◆ EXERCISE: Find the lines below holding the word "widget" and copy each of them.
-*-
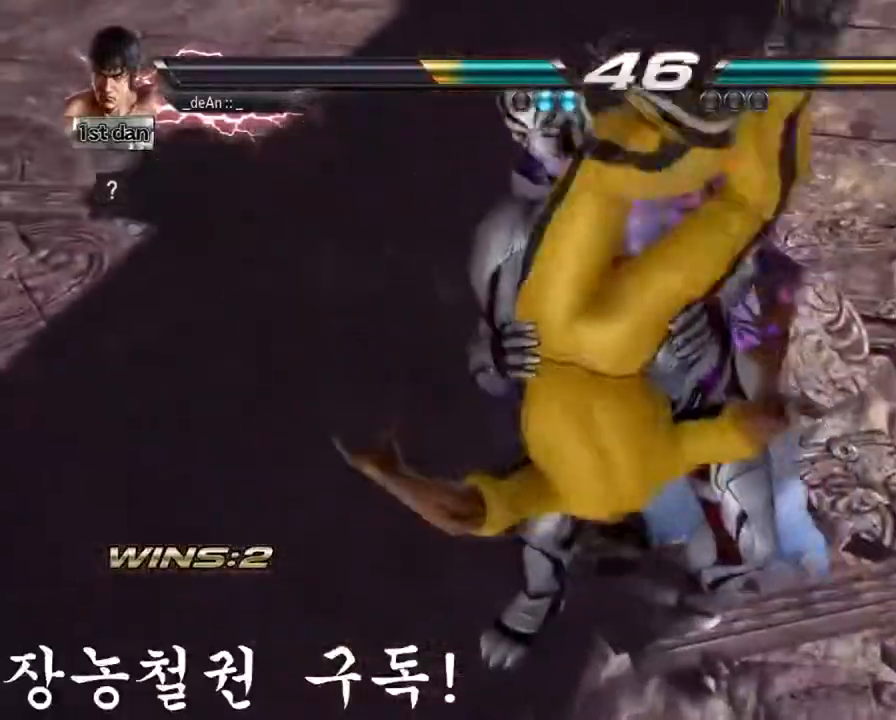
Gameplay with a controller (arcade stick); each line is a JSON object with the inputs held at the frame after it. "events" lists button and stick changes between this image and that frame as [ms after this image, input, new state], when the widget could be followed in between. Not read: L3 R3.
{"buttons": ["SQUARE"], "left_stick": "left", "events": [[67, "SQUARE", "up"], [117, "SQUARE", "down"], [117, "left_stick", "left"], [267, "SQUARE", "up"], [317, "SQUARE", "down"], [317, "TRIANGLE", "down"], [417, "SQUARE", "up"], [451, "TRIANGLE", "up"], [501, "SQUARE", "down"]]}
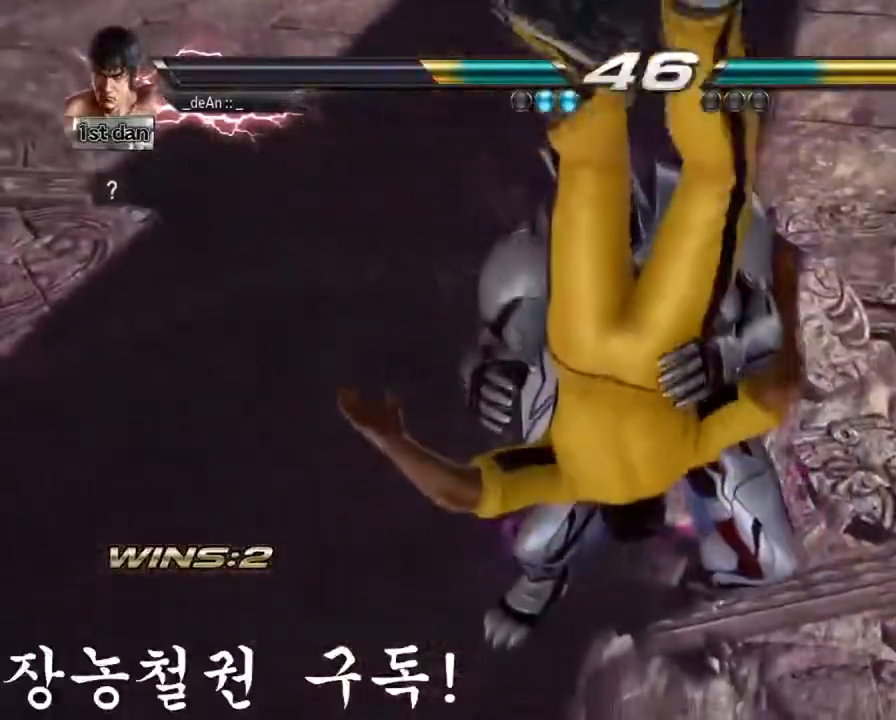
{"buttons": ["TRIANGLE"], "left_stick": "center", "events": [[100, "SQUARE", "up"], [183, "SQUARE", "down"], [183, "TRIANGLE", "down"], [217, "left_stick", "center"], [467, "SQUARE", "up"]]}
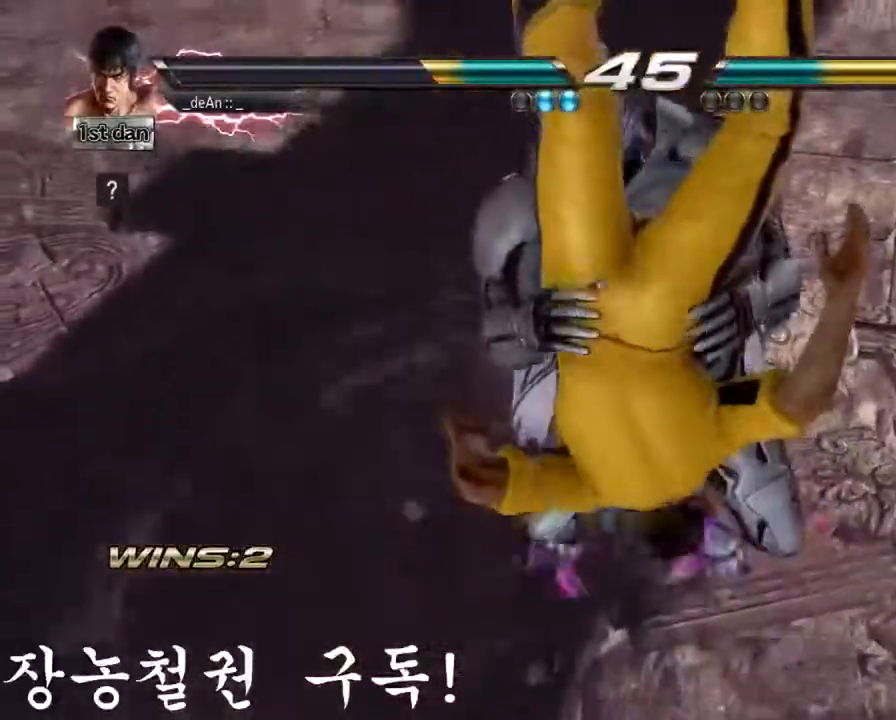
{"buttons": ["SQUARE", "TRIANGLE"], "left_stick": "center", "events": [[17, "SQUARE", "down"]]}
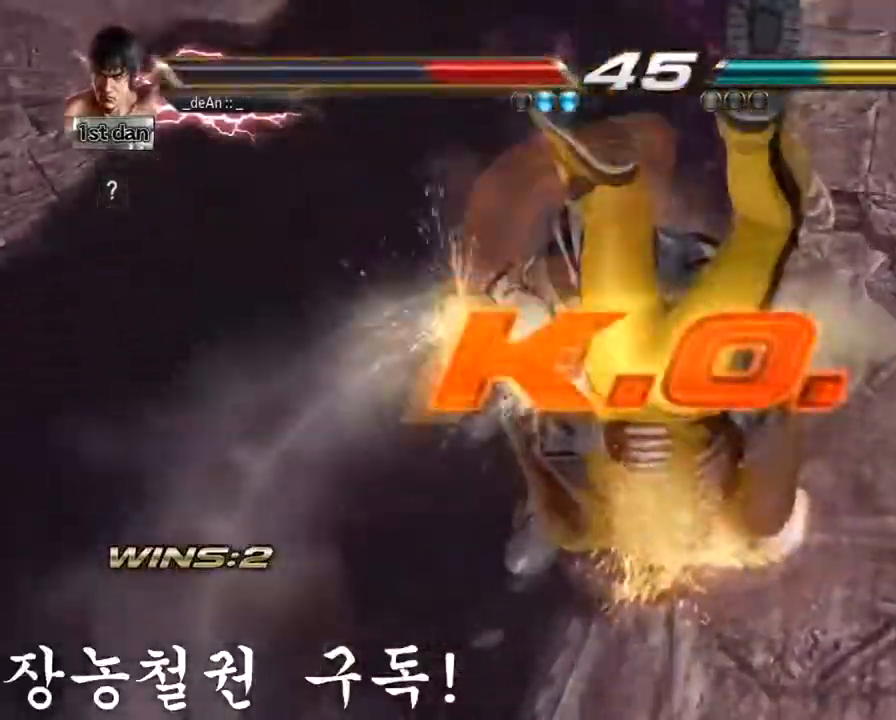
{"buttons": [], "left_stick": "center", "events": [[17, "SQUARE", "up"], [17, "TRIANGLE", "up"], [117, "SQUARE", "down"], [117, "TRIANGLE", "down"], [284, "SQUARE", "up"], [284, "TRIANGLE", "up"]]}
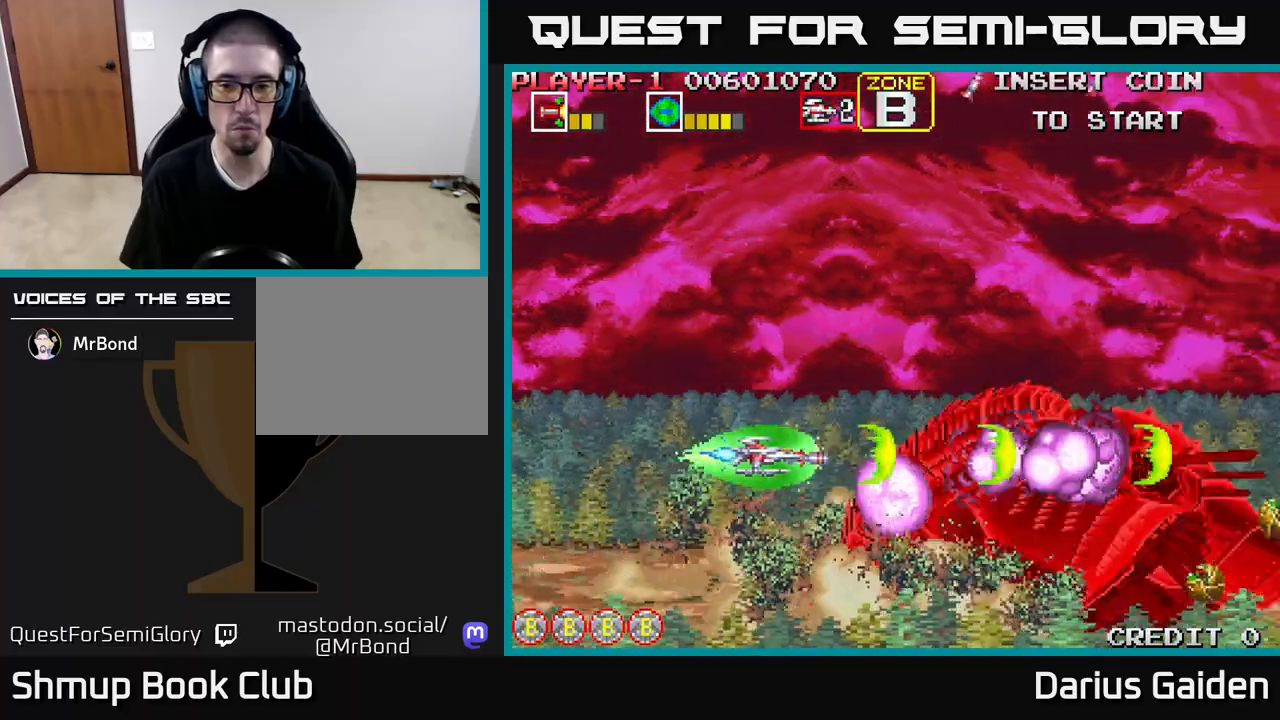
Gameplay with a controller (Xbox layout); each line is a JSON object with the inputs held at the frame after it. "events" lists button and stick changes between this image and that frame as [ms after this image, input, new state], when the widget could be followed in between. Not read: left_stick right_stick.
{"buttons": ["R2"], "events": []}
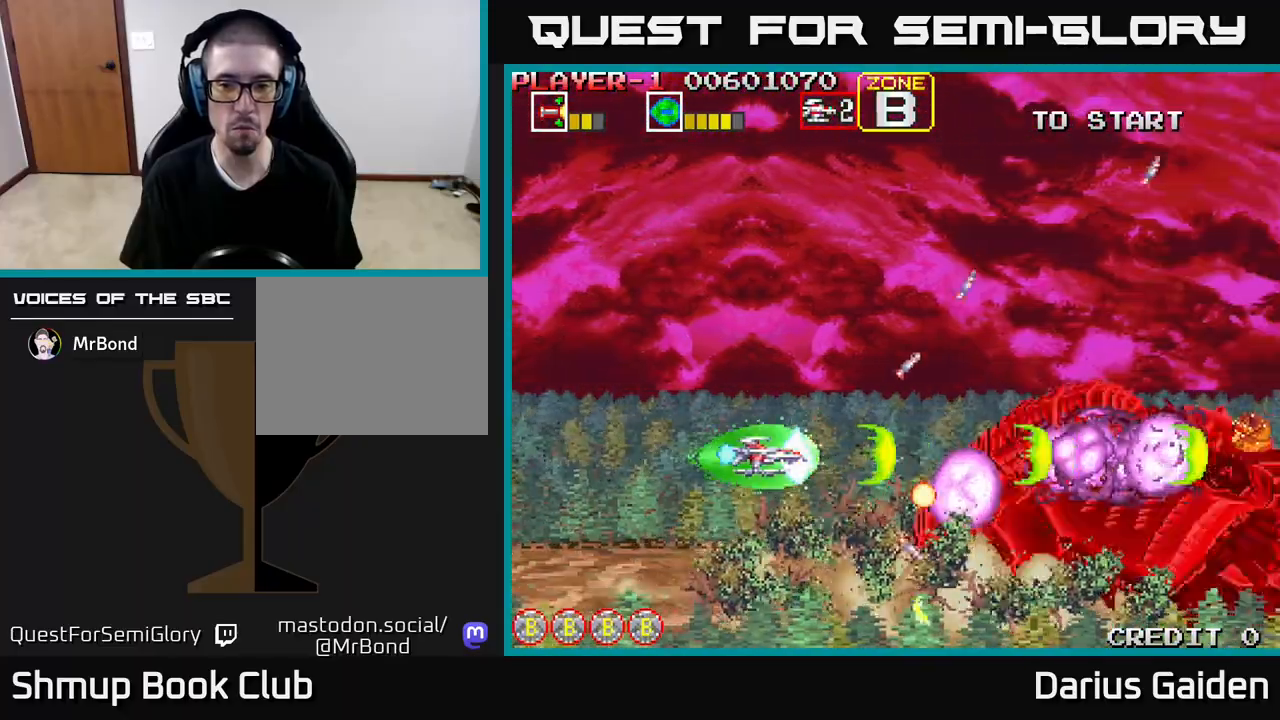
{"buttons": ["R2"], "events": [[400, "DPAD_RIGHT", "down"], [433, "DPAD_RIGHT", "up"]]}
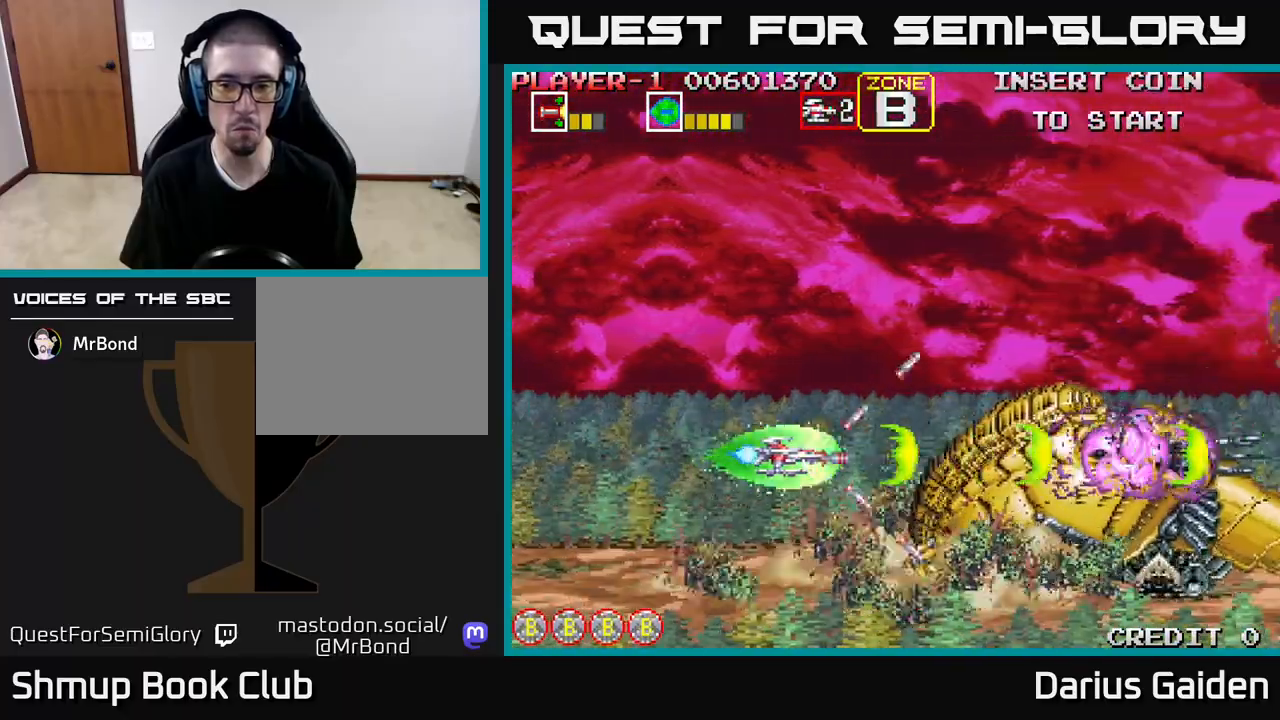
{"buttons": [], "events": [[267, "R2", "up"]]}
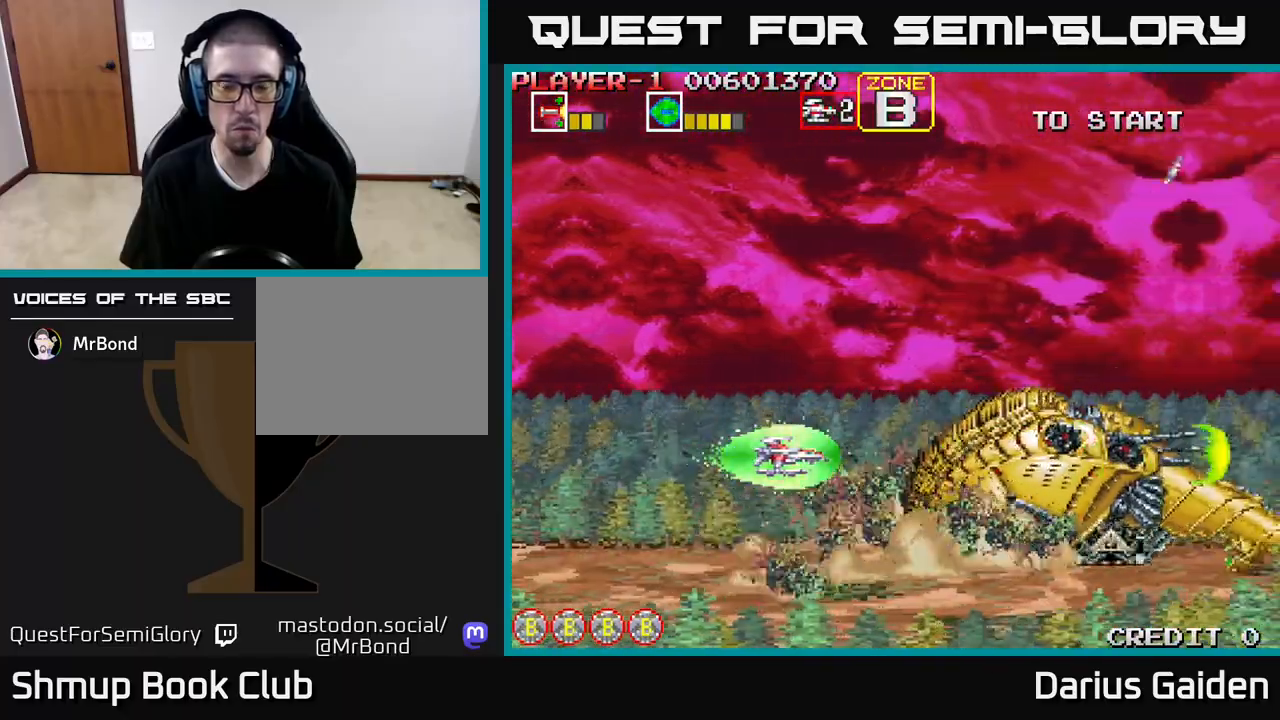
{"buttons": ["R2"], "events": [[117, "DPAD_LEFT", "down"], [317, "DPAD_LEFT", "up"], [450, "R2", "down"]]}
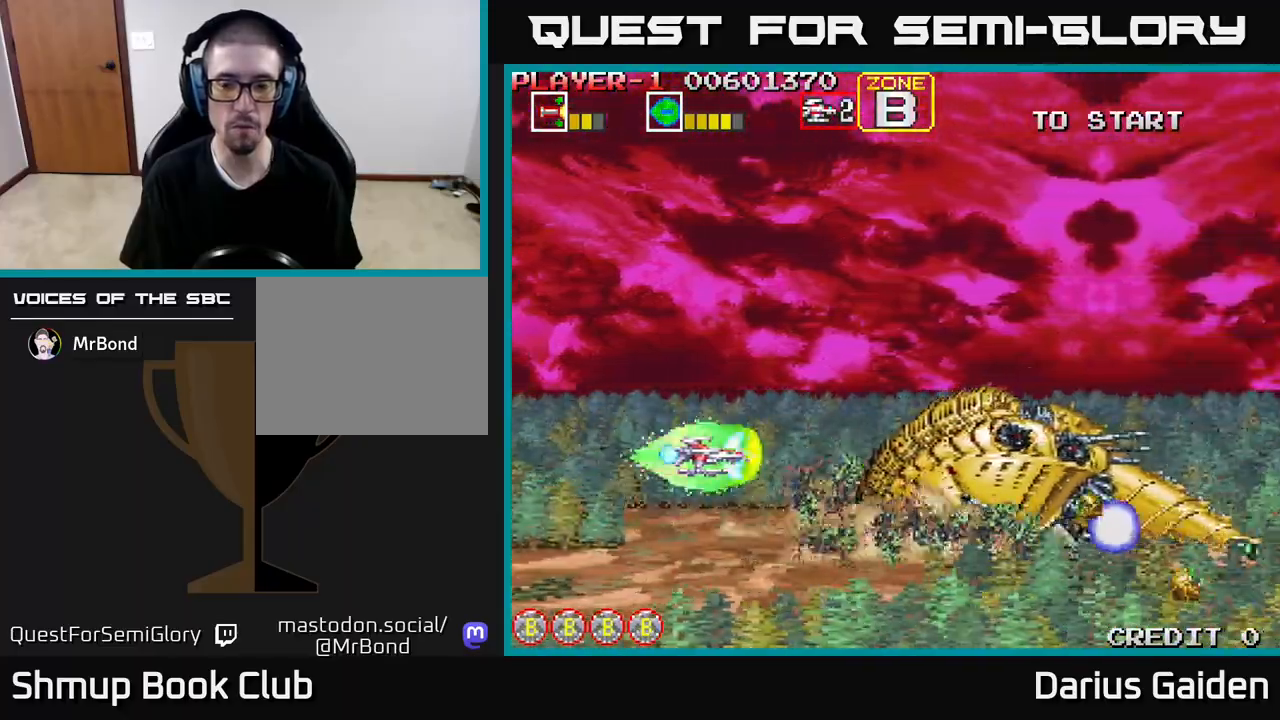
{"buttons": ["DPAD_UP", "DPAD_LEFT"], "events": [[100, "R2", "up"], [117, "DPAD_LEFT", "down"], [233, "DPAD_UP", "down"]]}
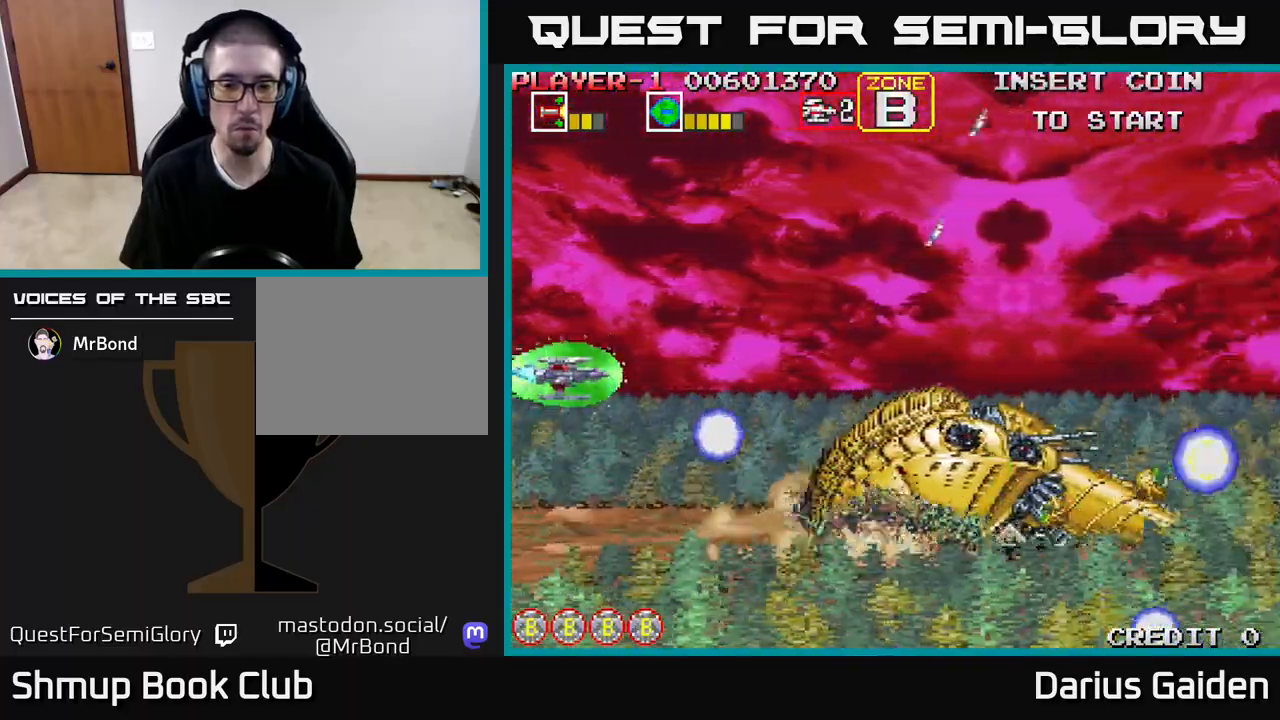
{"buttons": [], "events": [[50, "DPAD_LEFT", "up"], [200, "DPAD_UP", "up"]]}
-*-
◆ ANSWER AREA:
Gameplay with a controller (arcade stick); each line is a JSON object with the inputs held at the frame after it. "events" lists button and stick changes between this image and that frame as [ms after this image, input, new state], when the widget could be followed in between. Not read: L3 R3.
Gameplay with a controller (Xbox layout); each line is a JSON object with the inputs held at the frame after it. "events" lists button and stick changes between this image and that frame as [ms after this image, input, new state], when the widget could be followed in between. Not read: left_stick right_stick.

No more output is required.